Lyons Cub was fascinated by the skulls! We’ve been reading a story about Yakari, the brave Native American, and my son likes the story where Yakari’s friend breaks off one of the horns of a great bison’s skull, to be met with its ghost’s wrath… Now, he saw lots of skulls with horns from ancient bisons.
Then come some ice-dwelling animals; Leander loved the polar bear, whom he knows from our stories about Lars, the little polar bear. He saw penguins, a snow fox, and an elk, too.
But we had come for the dinosaurs, and there was definitely not a shortage. The skeletons were humongous! The ceiling was really high, but so were the necks of those beasts. (This mommy is just glad that sonny boy didn’t want to climb any of those.) There was a guard dressed in black in every exhibition room to make sure this didn’t happen. There were a few (rather gruesome) movies for kids in animated fashion, showing how dinosaurs hunted and ate smaller ones and how their sharp teeth worked. A bunch of kids joined my son and were very entertained by those short films.
It turned out that using the stick to activate movies and buttons didn’t work for children; the pressure they applied wasn’t strong enough to get things going. My son tired quickly of it and wanted to use his fingers. We explained to him that due to Corona, he had to use the stick. How sad that nowadays, this is what it’s like for children. But of course, we all want to stay healthy! By the way, some of the exhibits had signs that said, “do not touch.” If a kid touched them (and it happened a couple of times), there was a deep voice emanating from the dinosaur saying reproachfully, “Please don’t touch!” My son didn’t even do it, but I still shrunk when I heard that mysterious voice the first time 😉
We admired the big eggs of some dinosaurs; there were oval ones and perfectly round ones. There was even a whole nest with chicks and a watchful mommy!
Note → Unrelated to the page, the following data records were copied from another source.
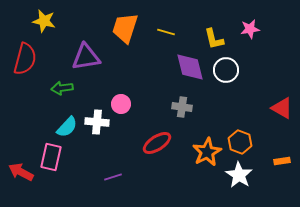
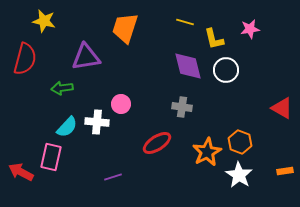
yellow line: moved 19 px right, 10 px up
purple diamond: moved 2 px left, 1 px up
orange rectangle: moved 3 px right, 10 px down
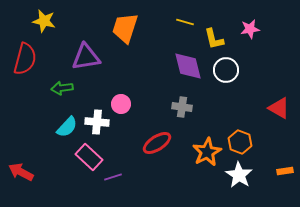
red triangle: moved 3 px left
pink rectangle: moved 38 px right; rotated 60 degrees counterclockwise
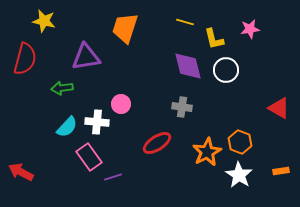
pink rectangle: rotated 12 degrees clockwise
orange rectangle: moved 4 px left
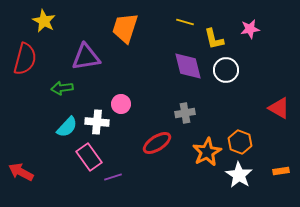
yellow star: rotated 15 degrees clockwise
gray cross: moved 3 px right, 6 px down; rotated 18 degrees counterclockwise
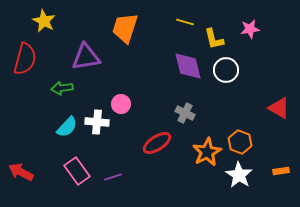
gray cross: rotated 36 degrees clockwise
pink rectangle: moved 12 px left, 14 px down
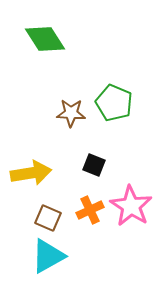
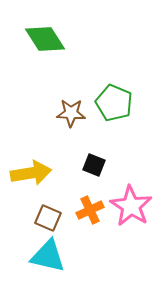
cyan triangle: rotated 42 degrees clockwise
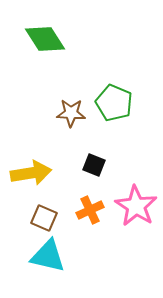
pink star: moved 5 px right
brown square: moved 4 px left
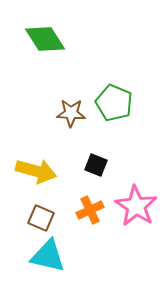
black square: moved 2 px right
yellow arrow: moved 5 px right, 2 px up; rotated 24 degrees clockwise
brown square: moved 3 px left
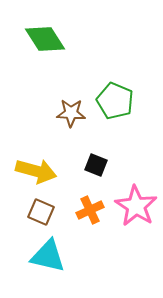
green pentagon: moved 1 px right, 2 px up
brown square: moved 6 px up
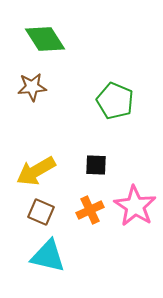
brown star: moved 39 px left, 26 px up; rotated 8 degrees counterclockwise
black square: rotated 20 degrees counterclockwise
yellow arrow: rotated 135 degrees clockwise
pink star: moved 1 px left
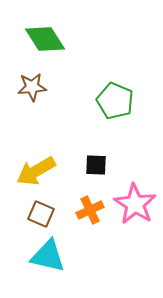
pink star: moved 2 px up
brown square: moved 2 px down
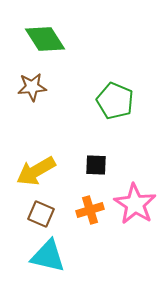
orange cross: rotated 8 degrees clockwise
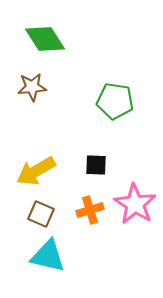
green pentagon: rotated 15 degrees counterclockwise
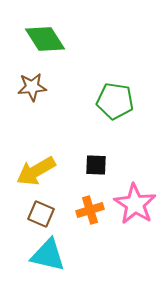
cyan triangle: moved 1 px up
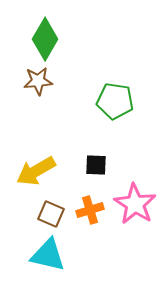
green diamond: rotated 63 degrees clockwise
brown star: moved 6 px right, 6 px up
brown square: moved 10 px right
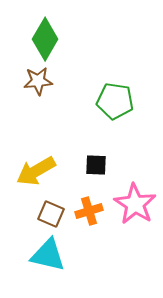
orange cross: moved 1 px left, 1 px down
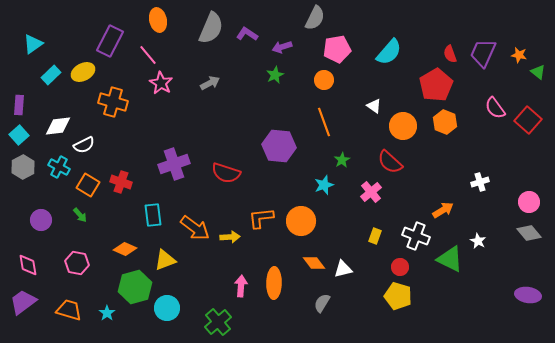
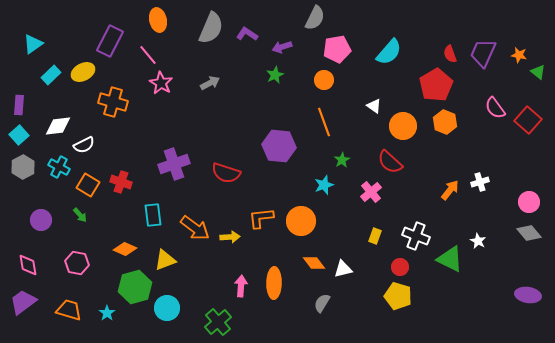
orange arrow at (443, 210): moved 7 px right, 20 px up; rotated 20 degrees counterclockwise
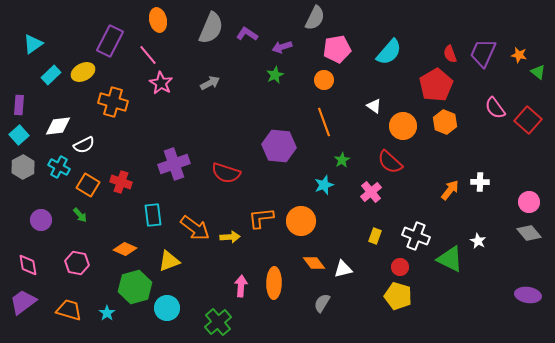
white cross at (480, 182): rotated 18 degrees clockwise
yellow triangle at (165, 260): moved 4 px right, 1 px down
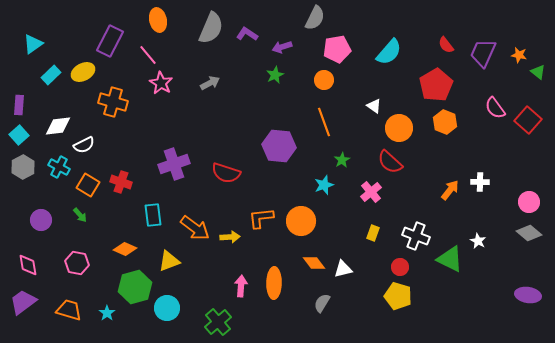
red semicircle at (450, 54): moved 4 px left, 9 px up; rotated 18 degrees counterclockwise
orange circle at (403, 126): moved 4 px left, 2 px down
gray diamond at (529, 233): rotated 10 degrees counterclockwise
yellow rectangle at (375, 236): moved 2 px left, 3 px up
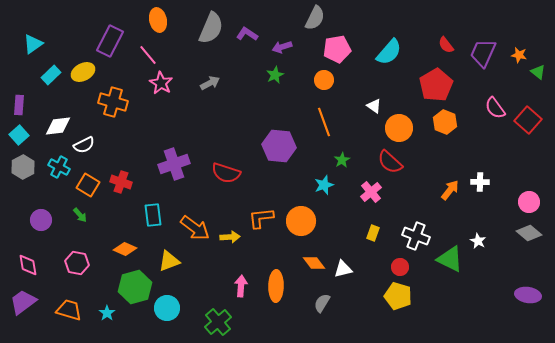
orange ellipse at (274, 283): moved 2 px right, 3 px down
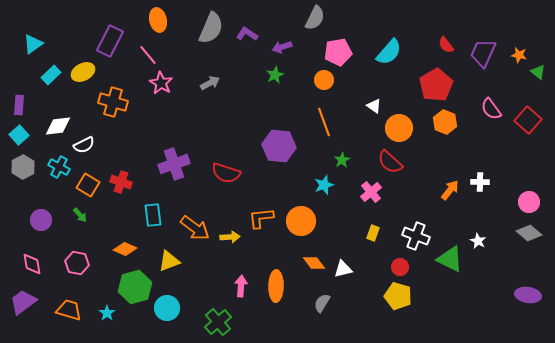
pink pentagon at (337, 49): moved 1 px right, 3 px down
pink semicircle at (495, 108): moved 4 px left, 1 px down
pink diamond at (28, 265): moved 4 px right, 1 px up
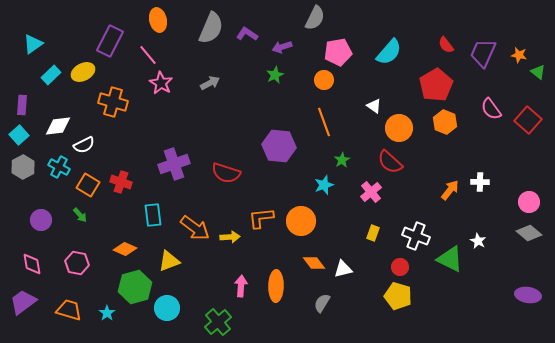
purple rectangle at (19, 105): moved 3 px right
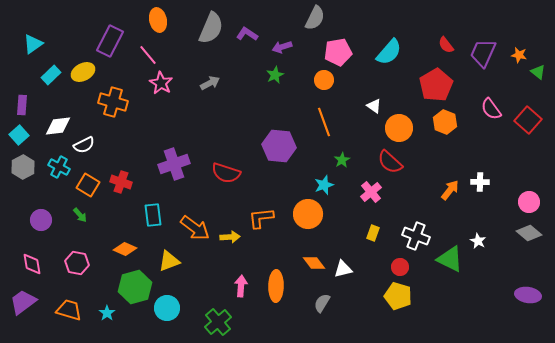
orange circle at (301, 221): moved 7 px right, 7 px up
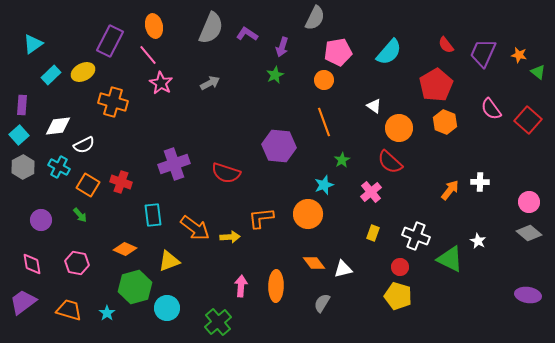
orange ellipse at (158, 20): moved 4 px left, 6 px down
purple arrow at (282, 47): rotated 54 degrees counterclockwise
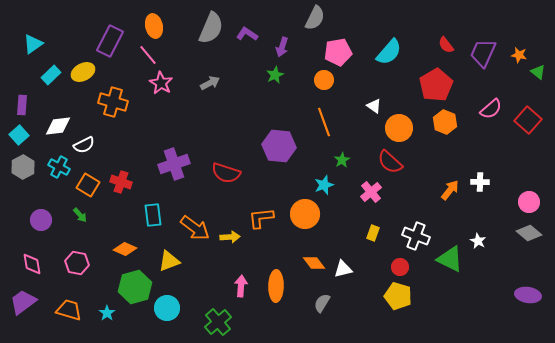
pink semicircle at (491, 109): rotated 95 degrees counterclockwise
orange circle at (308, 214): moved 3 px left
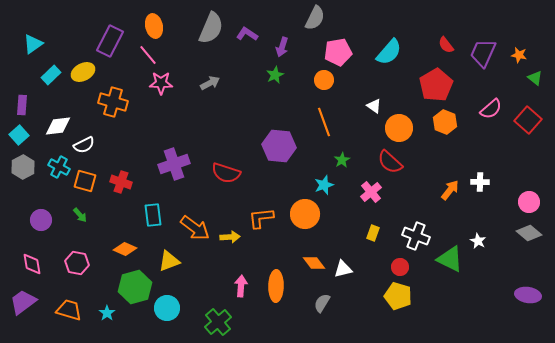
green triangle at (538, 72): moved 3 px left, 6 px down
pink star at (161, 83): rotated 30 degrees counterclockwise
orange square at (88, 185): moved 3 px left, 4 px up; rotated 15 degrees counterclockwise
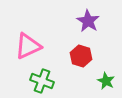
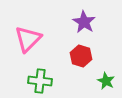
purple star: moved 4 px left, 1 px down
pink triangle: moved 7 px up; rotated 20 degrees counterclockwise
green cross: moved 2 px left; rotated 15 degrees counterclockwise
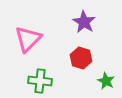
red hexagon: moved 2 px down
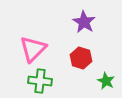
pink triangle: moved 5 px right, 10 px down
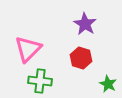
purple star: moved 1 px right, 2 px down
pink triangle: moved 5 px left
green star: moved 2 px right, 3 px down
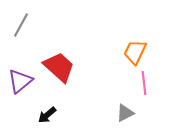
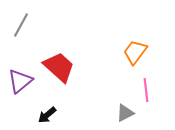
orange trapezoid: rotated 12 degrees clockwise
pink line: moved 2 px right, 7 px down
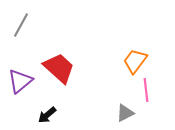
orange trapezoid: moved 9 px down
red trapezoid: moved 1 px down
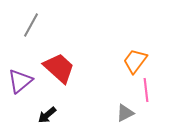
gray line: moved 10 px right
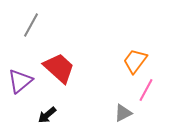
pink line: rotated 35 degrees clockwise
gray triangle: moved 2 px left
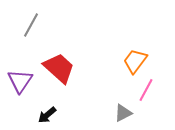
purple triangle: rotated 16 degrees counterclockwise
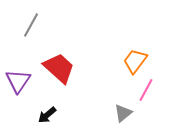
purple triangle: moved 2 px left
gray triangle: rotated 12 degrees counterclockwise
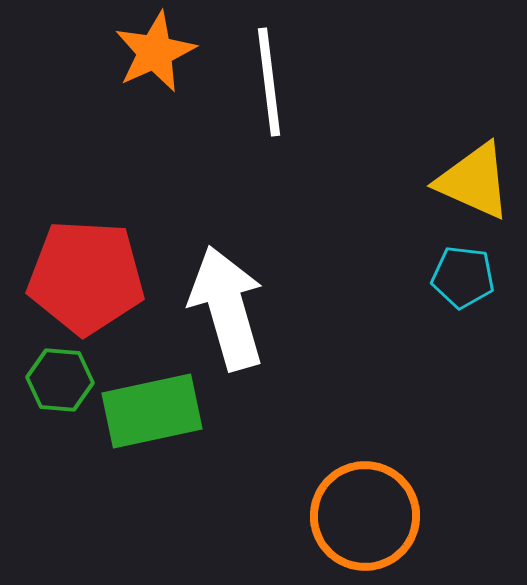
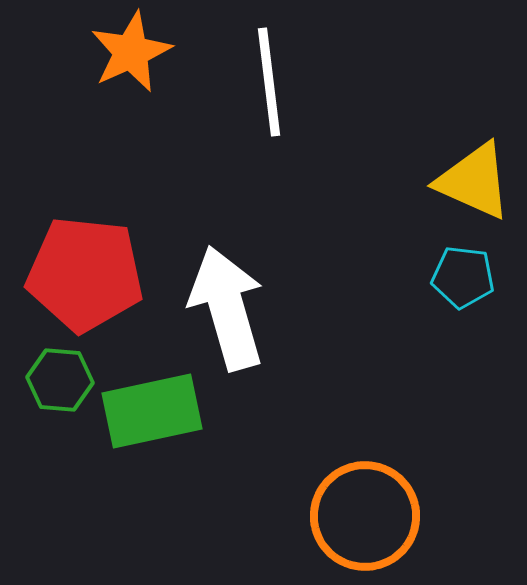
orange star: moved 24 px left
red pentagon: moved 1 px left, 3 px up; rotated 3 degrees clockwise
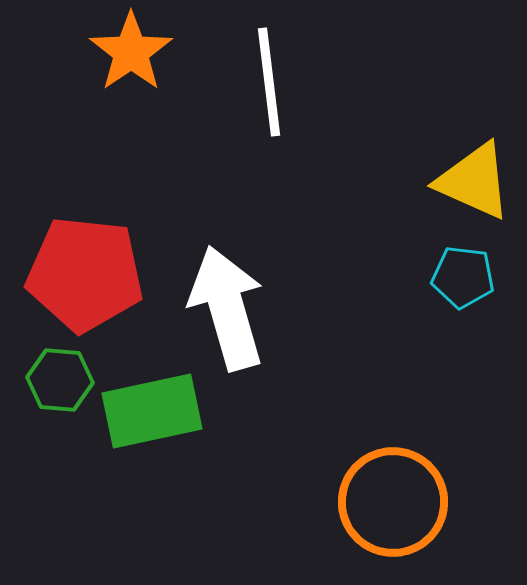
orange star: rotated 10 degrees counterclockwise
orange circle: moved 28 px right, 14 px up
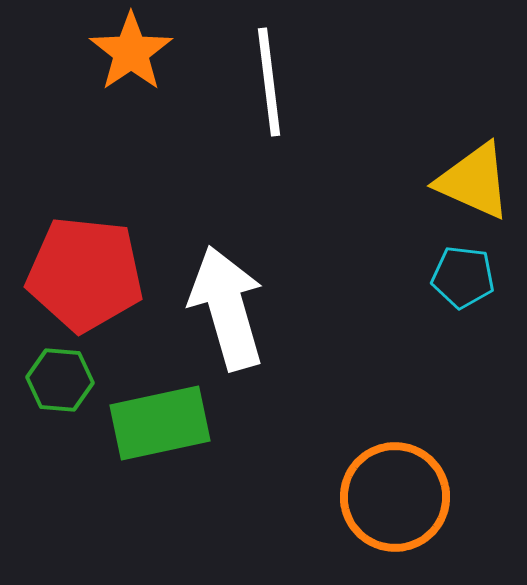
green rectangle: moved 8 px right, 12 px down
orange circle: moved 2 px right, 5 px up
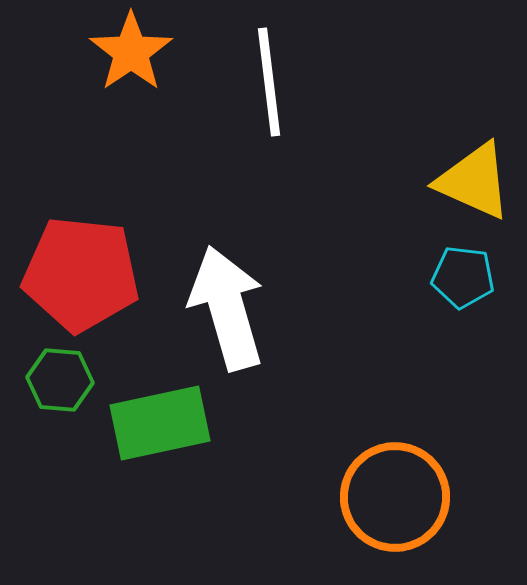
red pentagon: moved 4 px left
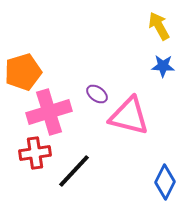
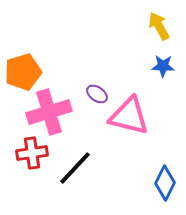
red cross: moved 3 px left
black line: moved 1 px right, 3 px up
blue diamond: moved 1 px down
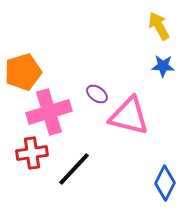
black line: moved 1 px left, 1 px down
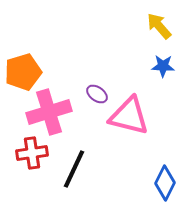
yellow arrow: rotated 12 degrees counterclockwise
black line: rotated 18 degrees counterclockwise
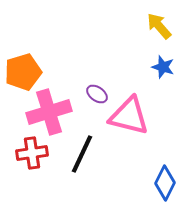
blue star: moved 1 px down; rotated 15 degrees clockwise
black line: moved 8 px right, 15 px up
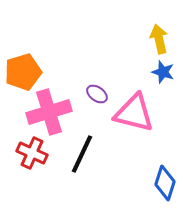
yellow arrow: moved 13 px down; rotated 28 degrees clockwise
blue star: moved 5 px down
pink triangle: moved 5 px right, 3 px up
red cross: rotated 32 degrees clockwise
blue diamond: rotated 8 degrees counterclockwise
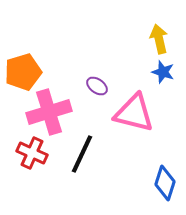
purple ellipse: moved 8 px up
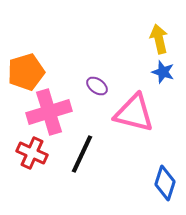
orange pentagon: moved 3 px right
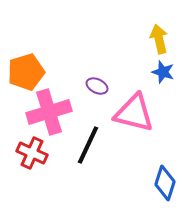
purple ellipse: rotated 10 degrees counterclockwise
black line: moved 6 px right, 9 px up
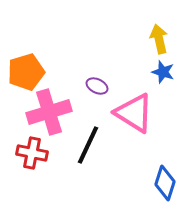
pink triangle: rotated 18 degrees clockwise
red cross: rotated 12 degrees counterclockwise
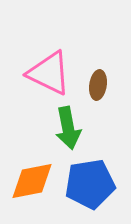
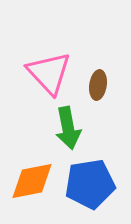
pink triangle: rotated 21 degrees clockwise
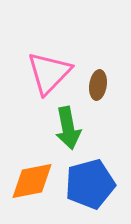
pink triangle: rotated 27 degrees clockwise
blue pentagon: rotated 6 degrees counterclockwise
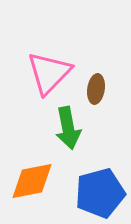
brown ellipse: moved 2 px left, 4 px down
blue pentagon: moved 10 px right, 9 px down
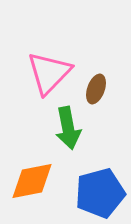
brown ellipse: rotated 12 degrees clockwise
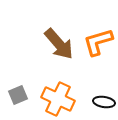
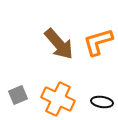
black ellipse: moved 2 px left
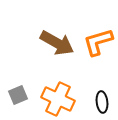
brown arrow: moved 2 px left, 1 px up; rotated 20 degrees counterclockwise
black ellipse: rotated 75 degrees clockwise
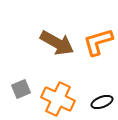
gray square: moved 3 px right, 6 px up
black ellipse: rotated 75 degrees clockwise
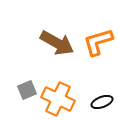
gray square: moved 6 px right, 1 px down
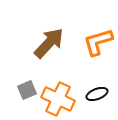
brown arrow: moved 8 px left; rotated 76 degrees counterclockwise
black ellipse: moved 5 px left, 8 px up
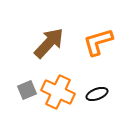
orange cross: moved 7 px up
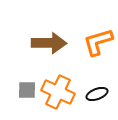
brown arrow: rotated 48 degrees clockwise
gray square: rotated 24 degrees clockwise
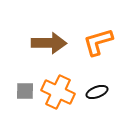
gray square: moved 2 px left, 1 px down
black ellipse: moved 2 px up
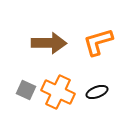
gray square: moved 1 px right, 1 px up; rotated 24 degrees clockwise
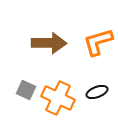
orange cross: moved 6 px down
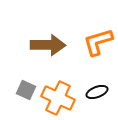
brown arrow: moved 1 px left, 2 px down
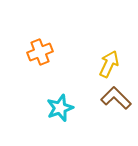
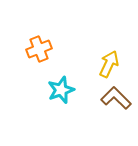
orange cross: moved 1 px left, 3 px up
cyan star: moved 1 px right, 18 px up
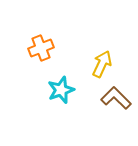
orange cross: moved 2 px right, 1 px up
yellow arrow: moved 7 px left
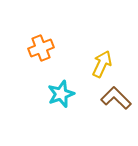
cyan star: moved 4 px down
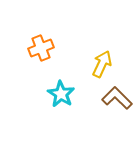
cyan star: rotated 20 degrees counterclockwise
brown L-shape: moved 1 px right
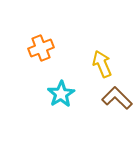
yellow arrow: rotated 48 degrees counterclockwise
cyan star: rotated 8 degrees clockwise
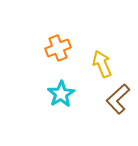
orange cross: moved 17 px right
brown L-shape: moved 1 px right, 1 px down; rotated 88 degrees counterclockwise
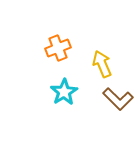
cyan star: moved 3 px right, 2 px up
brown L-shape: rotated 92 degrees counterclockwise
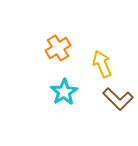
orange cross: rotated 10 degrees counterclockwise
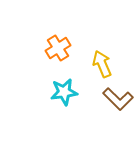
cyan star: rotated 24 degrees clockwise
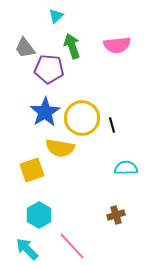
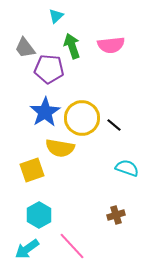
pink semicircle: moved 6 px left
black line: moved 2 px right; rotated 35 degrees counterclockwise
cyan semicircle: moved 1 px right; rotated 20 degrees clockwise
cyan arrow: rotated 80 degrees counterclockwise
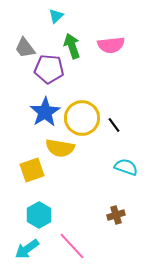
black line: rotated 14 degrees clockwise
cyan semicircle: moved 1 px left, 1 px up
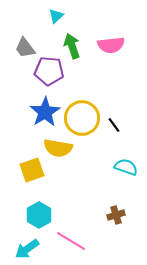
purple pentagon: moved 2 px down
yellow semicircle: moved 2 px left
pink line: moved 1 px left, 5 px up; rotated 16 degrees counterclockwise
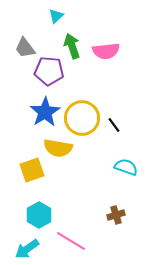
pink semicircle: moved 5 px left, 6 px down
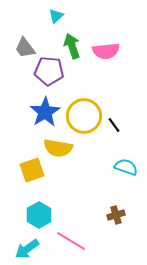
yellow circle: moved 2 px right, 2 px up
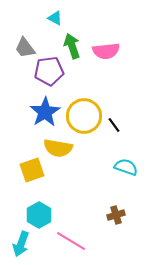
cyan triangle: moved 1 px left, 2 px down; rotated 49 degrees counterclockwise
purple pentagon: rotated 12 degrees counterclockwise
cyan arrow: moved 6 px left, 5 px up; rotated 35 degrees counterclockwise
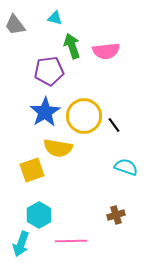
cyan triangle: rotated 14 degrees counterclockwise
gray trapezoid: moved 10 px left, 23 px up
pink line: rotated 32 degrees counterclockwise
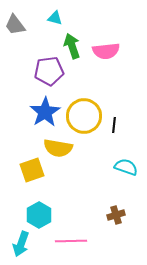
black line: rotated 42 degrees clockwise
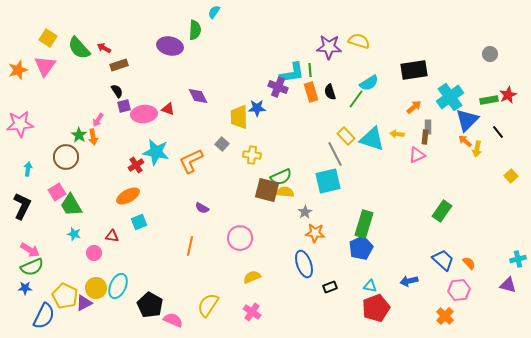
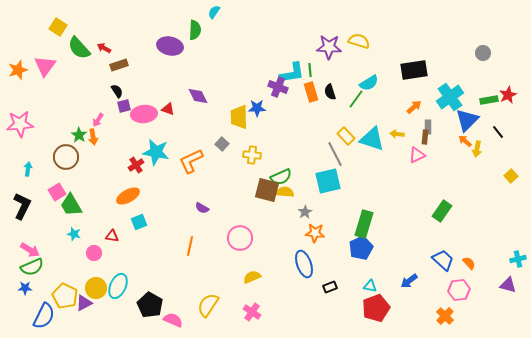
yellow square at (48, 38): moved 10 px right, 11 px up
gray circle at (490, 54): moved 7 px left, 1 px up
blue arrow at (409, 281): rotated 24 degrees counterclockwise
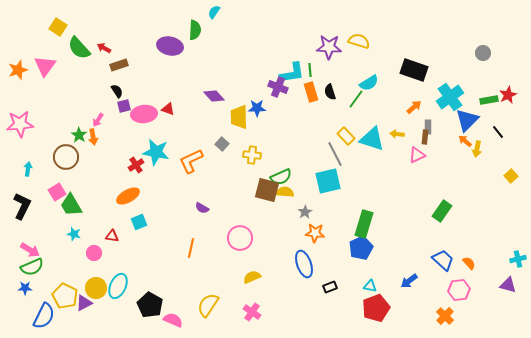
black rectangle at (414, 70): rotated 28 degrees clockwise
purple diamond at (198, 96): moved 16 px right; rotated 15 degrees counterclockwise
orange line at (190, 246): moved 1 px right, 2 px down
There was a scary-looking feathery dinosaur, too:
And all in the back of this big exhibition hall was a humongous whale. It was a real skeleton, not a replica, donated by fishermen who had found it washed up to the shore. It must have taken a long time to clean all these bones by bacteria. Look at those teeth!
Running into one hall, my son exclaimed: “Saaaaand!!!” Another mom started laughing. Her kid and a bunch of others joined Lyons Cub digging in fine, white sand that changed its color depending on its height (the top was red, the lower regions green, and the lowest level (water) blue). The kids didn’t care, of course; they just wanted to play 😉
Another highlight was the woolly mammoth. My son’s favorite song at the moment is the “Woolly Mammoth Rap,” and we’re always stomping and dancing through the living-room playing mammoth. So now, he got to experience the real thing. A replica, of course, but nonetheless towering huge and enormous. There were a couple of stone age people near it, too, wearing furs.
Hope you liked our little tour through dinosaur land! And if you’re ever traveling to Germany, remember that fantastic museum in Münster!